REQUEST 1:
Name every person mentioned in the post about Turing and women mathematicians.
REQUEST 2:
In the post about Turing and women mathematicians, what does the US report say Max Newman failed to do well at Bletchley Park?

PROVIDED TEXT:
Content starts

Prepare Problems for the Brain to Solve
Bernardo Gonçalves has a nice new paper out on the Turing Test, partly making use of a couple of letters to Beatrice Worsley noticed by Mark Priestley in the Smithsonian archive. I don’t have much to add to Bernardo’s paper, but Mark’s generosity in sharing this source does help me illustrate that Turing had a major blind-spot: he didn’t generally take women seriously as mathematicians. Worsley is notable as the only female mathematical thinker for whom there’s any evidence of any intellectual traffic with Turing. (According to Hollywood, Joan Clarke achieved the same respect, but there’s little evidence for that beyond the desire to see Turing as a sympathetic figure.) In this of course he was hardly alone in this among his professional male peers: see this contemporary US report about how his mentor Max Newman was a superb manager at Bletchley Park save for the fact he didn’t make good use of female talent.

Content ends

DATA EXCERPTS:
Content starts

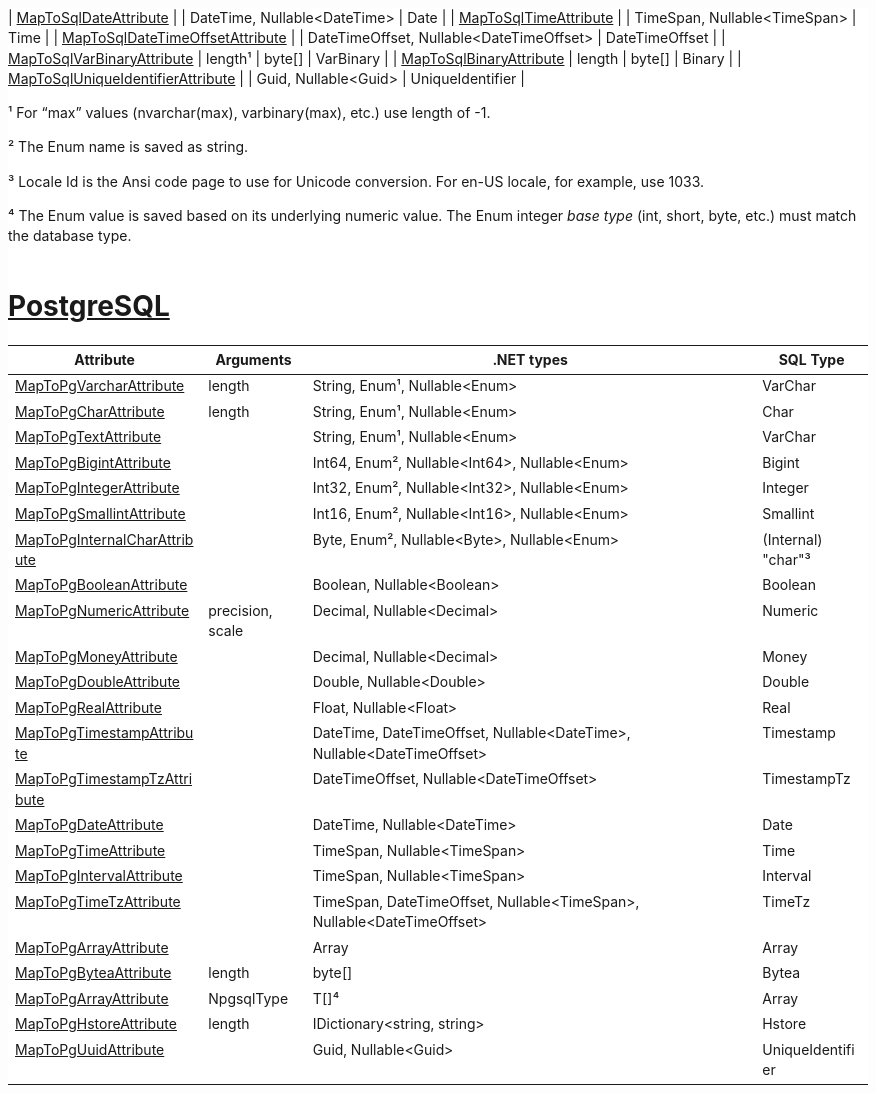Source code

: | [MapToSqlDateAttribute](/api-sql/ArgentSea.Sql.MapToSqlDateAttribute.html) | | DateTime, Nullable&lt;DateTime&gt; | Date |
| [MapToSqlTimeAttribute](/api-sql/ArgentSea.Sql.MapToSqlTimeAttribute.html) | | TimeSpan, Nullable&lt;TimeSpan&gt; | Time |
| [MapToSqlDateTimeOffsetAttribute](/api-sql/ArgentSea.Sql.MapToSqlDateTimeOffsetAttribute.html) | | DateTimeOffset, Nullable&lt;DateTimeOffset&gt; | DateTimeOffset |
| [MapToSqlVarBinaryAttribute](/api-sql/ArgentSea.Sql.MapToSqlVarBinaryAttribute.html) | length¹ | byte[] | VarBinary |
| [MapToSqlBinaryAttribute](/api-sql/ArgentSea.Sql.MapToSqlBinaryAttribute.html) |  length | byte[] | Binary |
| [MapToSqlUniqueIdentifierAttribute](/api-sql/ArgentSea.Sql.MapToSqlUniqueIdentifierAttribute.html) | | Guid, Nullable&lt;Guid&gt; | UniqueIdentifier |

¹ For “max” values (nvarchar(max), varbinary(max), etc.) use length of -1.

² The Enum name is saved as string.

³ Locale Id is the Ansi code page to use for Unicode conversion. For en-US locale, for example, use 1033.

⁴ The Enum value is saved based on its underlying numeric value. The Enum integer *base type* (int, short, byte, etc.) must match the database type.

# [PostgreSQL](#tab/tabid-pg)

| Attribute | Arguments | .NET types | SQL Type |
| --- |--- | --- | --- |
| [MapToPgVarcharAttribute](/api-pg/ArgentSea.Pg.MapToPgVarCharAttribute.html) | length | String, Enum¹, Nullable&lt;Enum&gt; | VarChar |
| [MapToPgCharAttribute](/api-pg/ArgentSea.Pg.MapToPgCharAttribute.html) | length | String, Enum¹, Nullable&lt;Enum&gt; |  Char |
| [MapToPgTextAttribute](/api-pg/ArgentSea.Pg.MapToPgTextAttribute.html) | | String, Enum¹, Nullable&lt;Enum&gt; | VarChar |
| [MapToPgBigintAttribute](/api-pg/ArgentSea.Pg.MapToPgBigintAttribute.html) | | Int64, Enum², Nullable&lt;Int64&gt;, Nullable&lt;Enum&gt; | Bigint |
| [MapToPgIntegerAttribute](/api-pg/ArgentSea.Pg.MapToPgIntegerAttribute.html) | | Int32, Enum², Nullable&lt;Int32&gt;, Nullable&lt;Enum&gt; | Integer |
| [MapToPgSmallintAttribute](/api-pg/ArgentSea.Pg.MapToPgSmallintAttribute.html) | | Int16, Enum², Nullable&lt;Int16&gt;, Nullable&lt;Enum&gt; | Smallint |
| [MapToPgInternalCharAttribute](/api-pg/ArgentSea.Pg.MapToPgInternalCharAttribute.html) | | Byte, Enum², Nullable&lt;Byte&gt;, Nullable&lt;Enum&gt; | (Internal) "char"³ |
| [MapToPgBooleanAttribute](/api-pg/ArgentSea.Pg.MapToPgBooleanAttribute.html) | | Boolean, Nullable&lt;Boolean&gt; | Boolean |
| [MapToPgNumericAttribute](/api-pg/ArgentSea.Pg.MapToPgNumericAttribute.html) | precision, scale | Decimal, Nullable&lt;Decimal&gt; | Numeric |
| [MapToPgMoneyAttribute](/api-pg/ArgentSea.Pg.MapToPgMoneyAttribute.html) | | Decimal, Nullable&lt;Decimal&gt; | Money |
| [MapToPgDoubleAttribute](/api-pg/ArgentSea.Pg.MapToPgDoubleAttribute.html) | | Double, Nullable&lt;Double&gt; |Double |
| [MapToPgRealAttribute](/api-pg/ArgentSea.Pg.MapToPgRealAttribute.html) | | Float, Nullable&lt;Float&gt; | Real |
| [MapToPgTimestampAttribute](/api-pg/ArgentSea.Pg.MapToPgTimestampAttribute.html) | | DateTime, DateTimeOffset, Nullable&lt;DateTime&gt;, Nullable&lt;DateTimeOffset&gt; | Timestamp |
| [MapToPgTimestampTzAttribute](/api-pg/ArgentSea.Pg.MapToPgTimestampTzAttribute.html) | | DateTimeOffset, Nullable&lt;DateTimeOffset&gt; | TimestampTz |
| [MapToPgDateAttribute](/api-pg/ArgentSea.Pg.MapToPgDateAttribute.html) | | DateTime, Nullable&lt;DateTime&gt; | Date |
| [MapToPgTimeAttribute](/api-pg/ArgentSea.Pg.MapToPgTimeAttribute.html)  | | TimeSpan, Nullable&lt;TimeSpan&gt; | Time |
| [MapToPgIntervalAttribute](/api-pg/ArgentSea.Pg..html) | | TimeSpan, Nullable&lt;TimeSpan&gt; | Interval |
| [MapToPgTimeTzAttribute](/api-pg/ArgentSea.Pg.MapToPgTimeTzAttribute.html) | | TimeSpan, DateTimeOffset, Nullable&lt;TimeSpan&gt;, Nullable&lt;DateTimeOffset&gt; | TimeTz |
| [MapToPgArrayAttribute](/api-pg/ArgentSea.Pg.MapToPgArrayAttribute.html) | | Array | Array |
| [MapToPgByteaAttribute](/api-pg/ArgentSea.Pg.MapToPgByteaAttribute.html) | length | byte[] | Bytea |
| [MapToPgArrayAttribute](/api-pg/ArgentSea.Pg.MapToPgArrayAttribute.html) | NpgsqlType | T[]⁴ | Array |
| [MapToPgHstoreAttribute](/api-pg/ArgentSea.Pg.MapToPgHstoreAttribute.html) | length | IDictionary&lt;string, string&gt; | Hstore |
| [MapToPgUuidAttribute](/api-pg/ArgentSea.Pg.MapToPgUuidAttribute.html) | | Guid, Nullable&lt;Guid&gt; | UniqueIdentifier |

Content ends

ANSWER 1:
Bernardo Gonçalves, Beatrice Worsley, Mark Priestley, Turing, Joan Clarke, Max Newman

ANSWER 2:
He didn't make good use of female talent.